WHAT YOU NEED TO DO: Can you recast the entries below as a Markdown table with the columns Row and Line, numbering each nonblank line and leaving out the blank lines and the pictures?

EXERCISE DATA:
----------
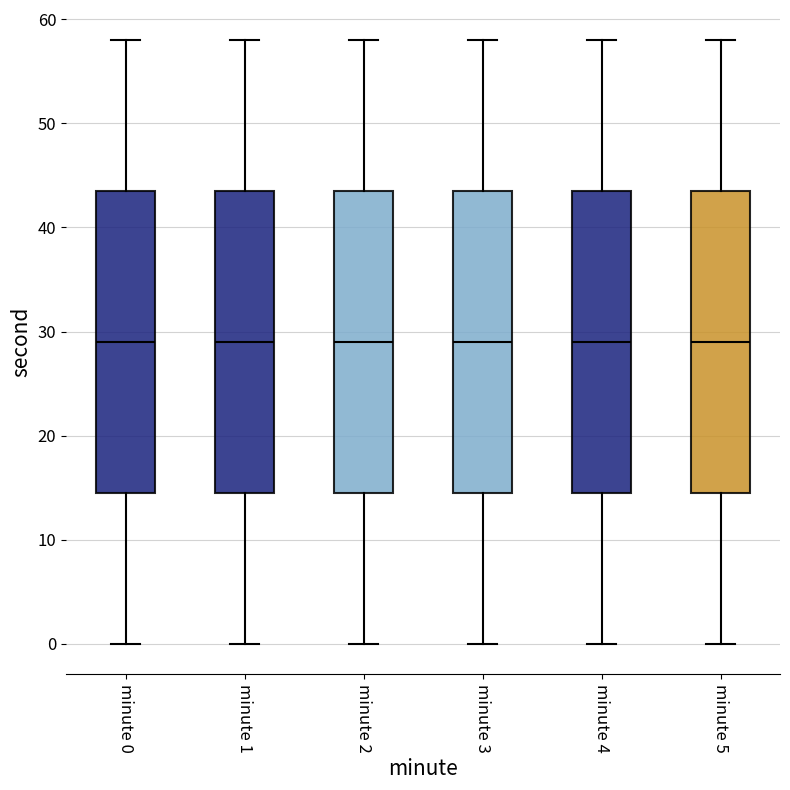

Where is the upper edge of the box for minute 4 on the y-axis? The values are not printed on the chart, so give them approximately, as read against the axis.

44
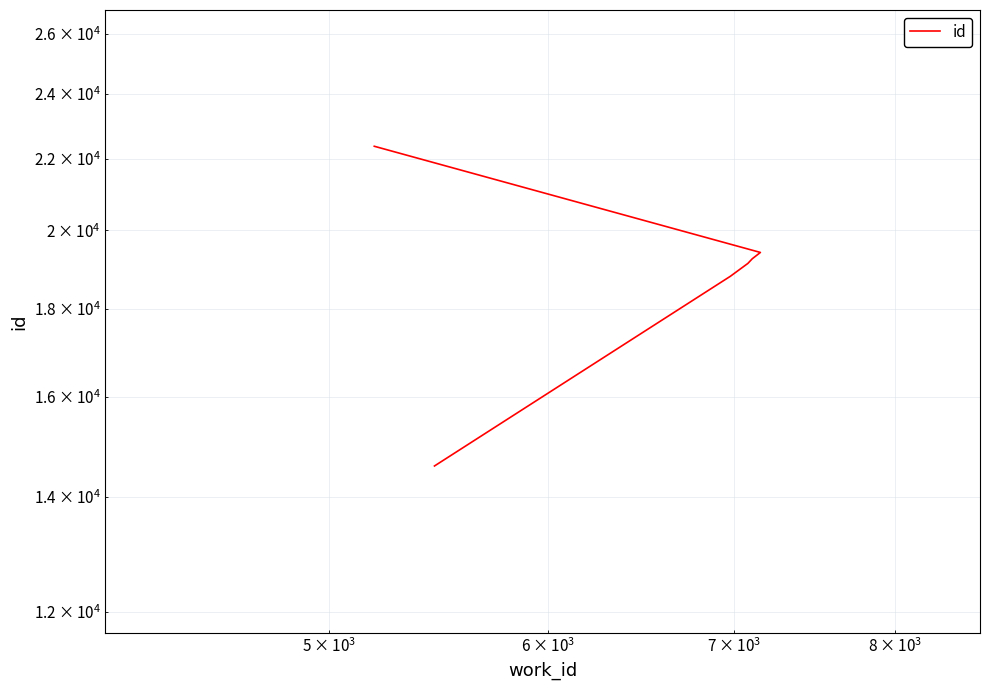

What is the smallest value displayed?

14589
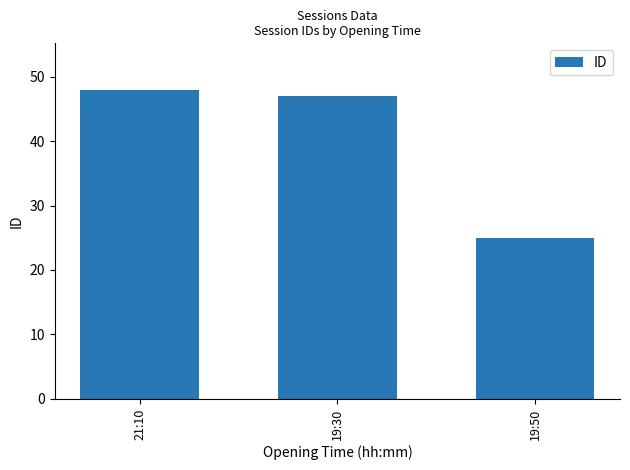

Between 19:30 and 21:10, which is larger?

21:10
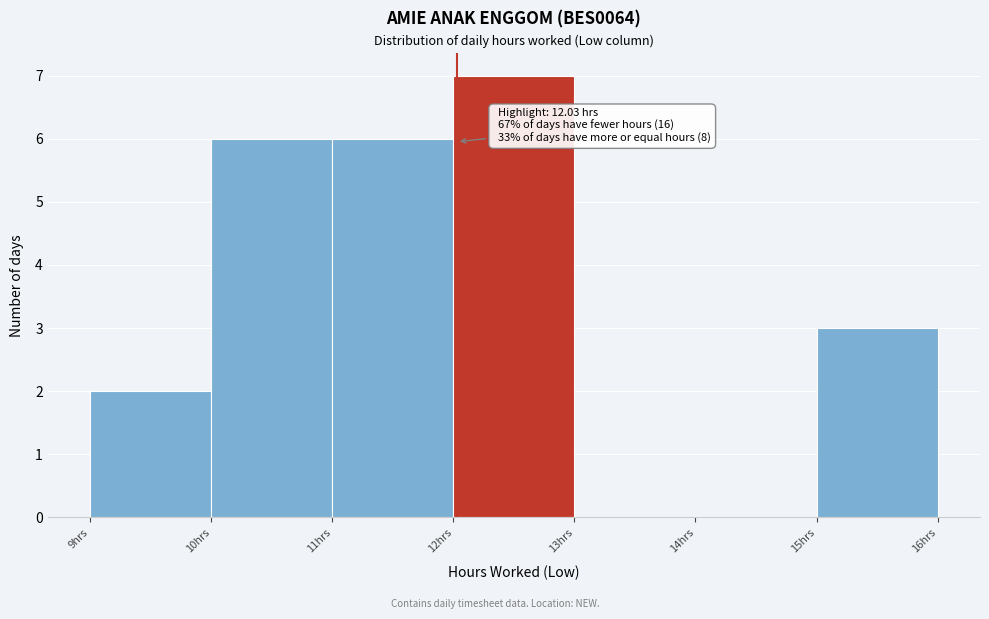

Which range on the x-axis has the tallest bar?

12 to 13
----------
RESPONSE:
| Row | Line |
|---|---|
| 1 | Where is the upper edge of the box for minute 4 on the y-axis? The values are not printed on the chart, so give them approximately, as read against the axis. |
| 2 | 44 |
| 3 | What is the smallest value displayed? |
| 4 | 14589 |
| 5 | Between 19:30 and 21:10, which is larger? |
| 6 | 21:10 |
| 7 | Which range on the x-axis has the tallest bar? |
| 8 | 12 to 13 |